All the Designated Partners shall have DPIN and DSC (Digital Signature Certificate).
However, if there shall be only 2 Designated Partners in the proposed LLP then DIN shall allot them by Fillip form itself.
STEP-II:- Reservation of Name
File form RUN LLP for reservation of name of the proposed LLP. The addition of the word LLP or Limited Liability Partnership at the end is allowed for the existing name of the firm to be converted.
STEP-III:- Filing of Incorporation Form i.e., Fillip
After approval of name of proposed LLP shall file Form Fillip for conversion of Firm into LLP all necessary information and attachments.
STEP-IV:- Filing of Form: 17
Application for conversion is required to be filed by the partners in Form -17 along with the following attachments:-
1. Statement of assets & liabilities of the firm duly certified by a CA in Practice;
2. List of Creditors along with their consent for conversion;
3. Consent of all partners for conversion;
4. Approval from any other body/authority as may be required;
5. Statement of Partners;
6. Copy of Acknowledge of Latest Income Tax Return;
7. Partnership Deed;
8. Registration Certificate of Partnership Firm issued by Registrar of Firms, if any.

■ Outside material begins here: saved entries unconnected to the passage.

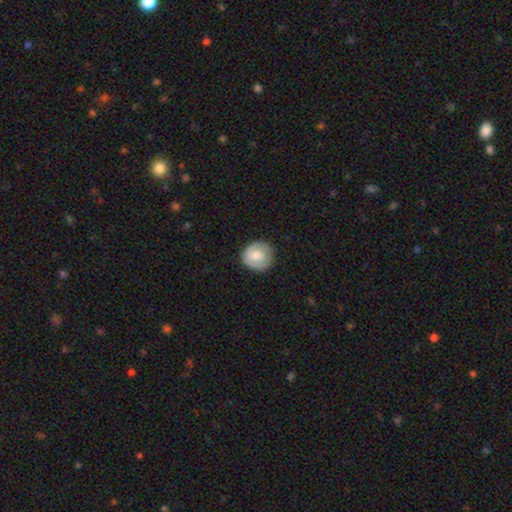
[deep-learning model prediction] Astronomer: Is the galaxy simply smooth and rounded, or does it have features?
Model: smooth — 64%.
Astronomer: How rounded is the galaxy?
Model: round — 90%.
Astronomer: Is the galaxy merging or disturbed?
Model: none — 82%.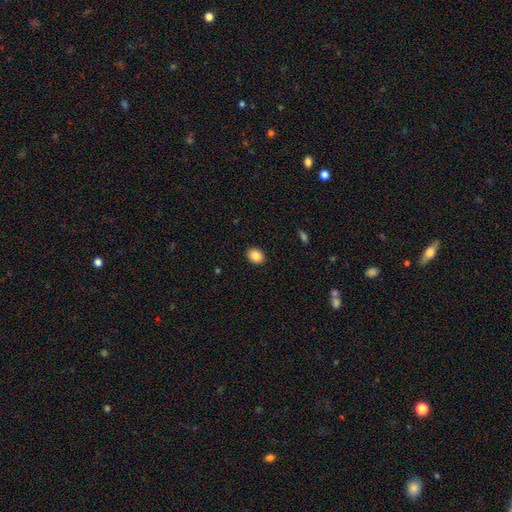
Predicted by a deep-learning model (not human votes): Smooth or featured? Predicted: smooth (p=0.86). How rounded? Predicted: in between (p=0.52). Merging? Predicted: none (p=0.91).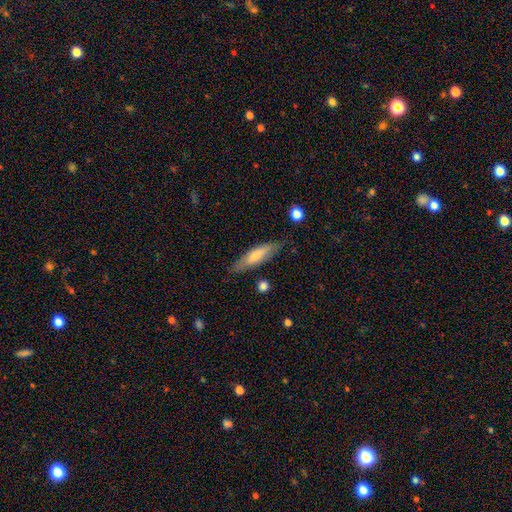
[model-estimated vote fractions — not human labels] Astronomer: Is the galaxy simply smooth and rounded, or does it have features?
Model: smooth — 56% (runner-up: featured or disk, 38%).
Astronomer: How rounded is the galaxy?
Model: cigar-shaped — 70%.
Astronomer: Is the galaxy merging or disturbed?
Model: none — 81%.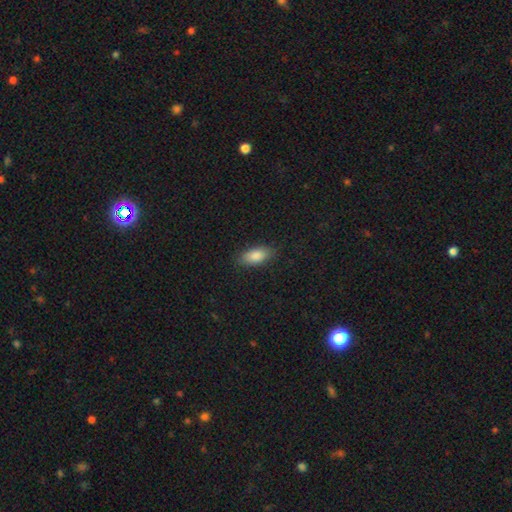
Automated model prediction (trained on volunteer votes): Smooth or featured: smooth — 84% (star or artifact — 8%)
How rounded: in between — 87% (cigar-shaped — 10%)
Merging: none — 86% (minor disturbance — 10%)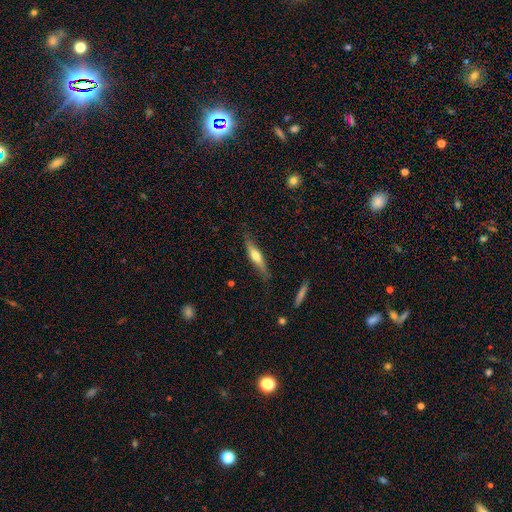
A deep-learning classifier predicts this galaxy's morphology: Smooth or featured? Predicted: smooth (p=0.49). Merging? Predicted: none (p=0.76).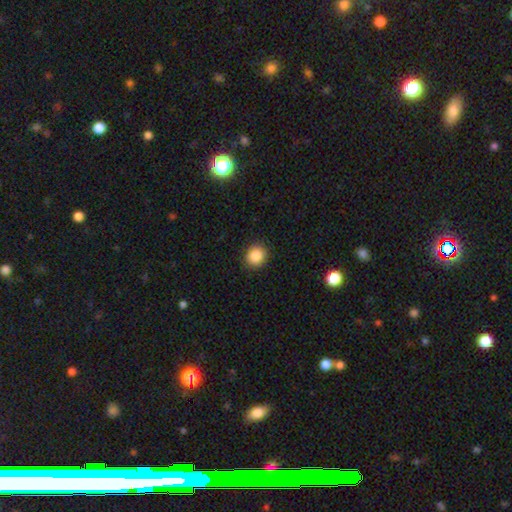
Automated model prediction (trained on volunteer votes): This is clearly a smooth galaxy (86%). How rounded: clearly round (82%). Merging: clearly none (91%).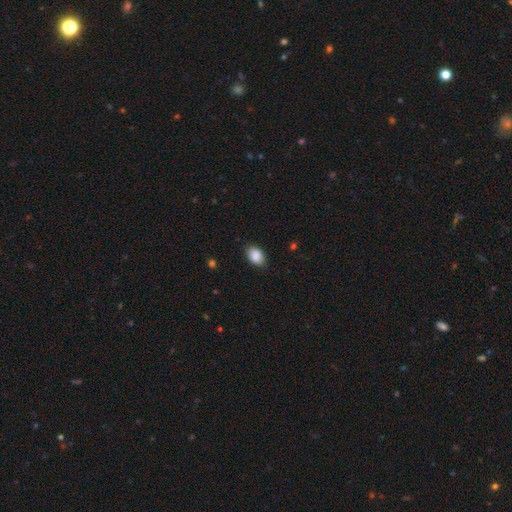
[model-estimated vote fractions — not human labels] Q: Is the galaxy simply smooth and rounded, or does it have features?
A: smooth — 89%.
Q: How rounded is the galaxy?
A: in between — 87%.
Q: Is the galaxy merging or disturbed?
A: none — 85%.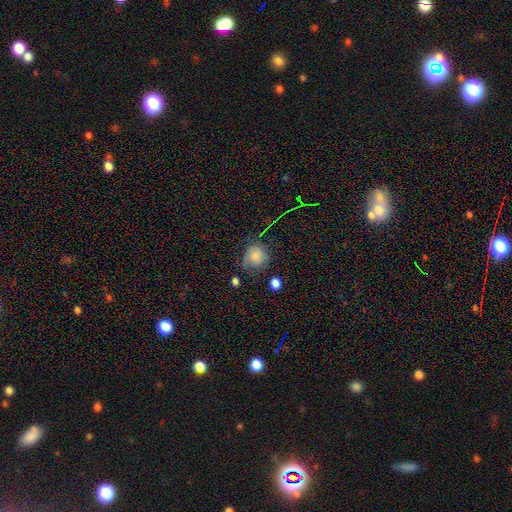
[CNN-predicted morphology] This appears to be a smooth galaxy with no disk features (72%) that is round (78%). Merging: none (56%).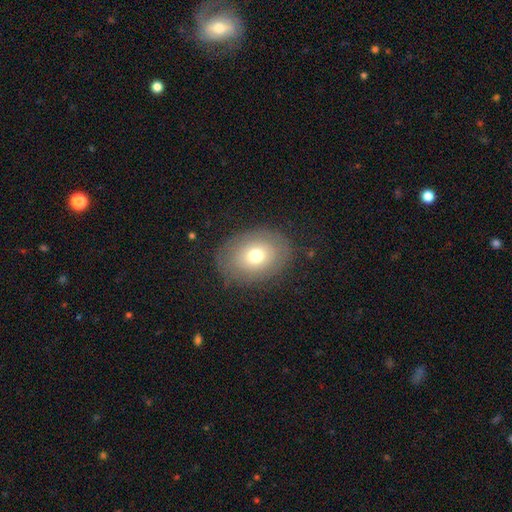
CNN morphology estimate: A smooth galaxy with no disk features (66%) that is in between round and cigar-shaped (66%). Merging: none (79%).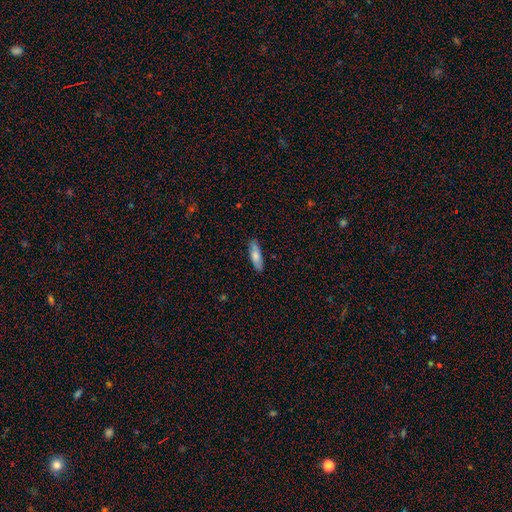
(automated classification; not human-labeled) Smooth or featured? smooth (73%)
How rounded? cigar-shaped (52%)
Merging? none (87%)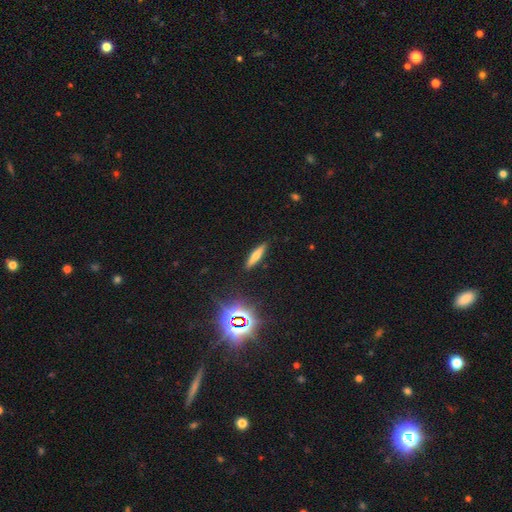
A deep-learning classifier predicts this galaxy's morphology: Q: Smooth or featured?
A: smooth (55%); runner-up: featured or disk (28%)
Q: How rounded?
A: cigar-shaped (80%); runner-up: in between (17%)
Q: Merging?
A: none (90%); runner-up: minor disturbance (7%)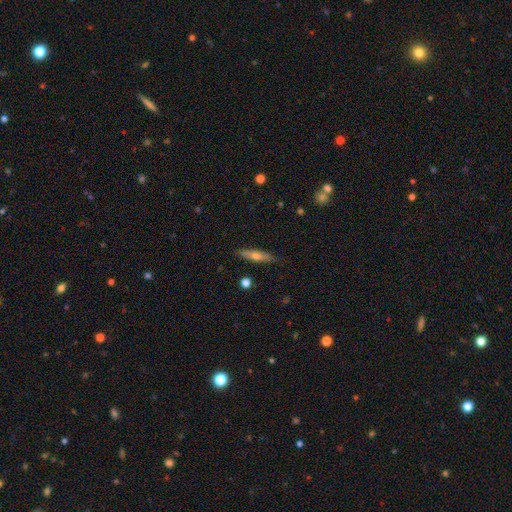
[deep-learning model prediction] A featured or disk galaxy (49%).

Vote fractions:
- Smooth or featured? featured or disk: 49% / smooth: 44% / star or artifact: 7%
- Merging? none: 87% / minor disturbance: 10% / major disturbance: 2% / merger: 1%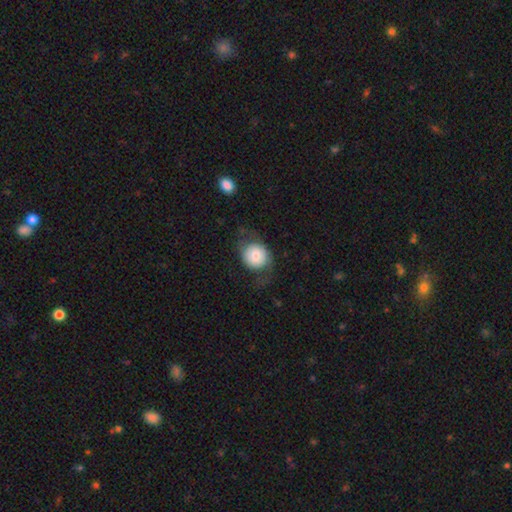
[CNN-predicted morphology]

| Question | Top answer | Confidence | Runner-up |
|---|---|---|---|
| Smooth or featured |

STEP-V:- Approval/Sent for Re-submission Refusal by the Registrar:-
The Registrar can issue three orders:-
1. The Registrar on satisfied with all applicable provisions of the LLP Act and Rules in the submitted documents. So, Registrar issued a Certificate of Incorporation pursuant to the conversion of the firm in LLP.
2. If the registrar has a reasonable ground to believe that the documents filed are not proper or he requires some additional documents then he can ask the applicant for the same.
3. If the Registrar has a reasonable ground to believe that the application for conversion filed is improper or the applicant fails to comply with the all applicable provisions regarding conversion, He can reject the application mentioning reason of rejection.
“An appeal may be made before the Tribunal in case of refusal of registration by the Registrar”
STEP-VI:- Intimation to the Registrar of Firms
The LLP shall within 15 (Fifteen) days from the date of conversion intimate about such conversion to the registrar of firms in Form-14 along with following attachments:
1. Copy of Certificate of Incorporation of LLP;
2. Copy of Incorporation documents submitted.
STEP-VII:- filing of form LLP-3 (LLP Agreement):-
Form LLP 3 shall be filed with Registrar within 30 days from the date of conversion of Firm into LLP. There shall be only one attachment in form LLP-3 viz. LLP Agreement.
LLP agreement shall be duly executed/signed by all the designated partners and/or partners of the LLP and witnessed by two witnesses
Once, the LLP is incorporated and the Partnership Firm is converted, the Partnership Firm would be deemed to be dissolved. Further, on the conversion of Partnership into LLP, all properties, assets, interests, rights, privileges, liabilities, obligations of the firm are transferred to the LLP. In other words, the whole of the undertaking of the firm is transferred to the LLP.
1. Can only registered Partnership Firms be converted in LLP?
No, registered as well as unregistered Partnership Firms be converted in LLP.
2. Is the consent of all creditors and all partners of firm mandatory for conversion?
Yes, Consent of all the creditors shall be mandatorily obtained for conversion of Firm into LLP.
3. What are the provisions for reservation of name by a foreign entity under the LLP Act?
Foreign entity can file an application for reservation of its name or for renewal of name reserved earlier by filing an application in e Form 25.
The name will be reserved in system for a period of three years and an application for renewal of name should be filed before the expiry of three years. In case of renewal of name, the name should be reserved for a further period of three years after renewal date.
4. Is it required to file Form 14 for conversion of firm in to Limited Liabilities Partnership (LLP)?
As per notification dated 15th October, 2015 issued by Ministry, Form-14 is required to be filed in physical form with Registrar of Firms, after approval of Form 17 by Registrar of LLP.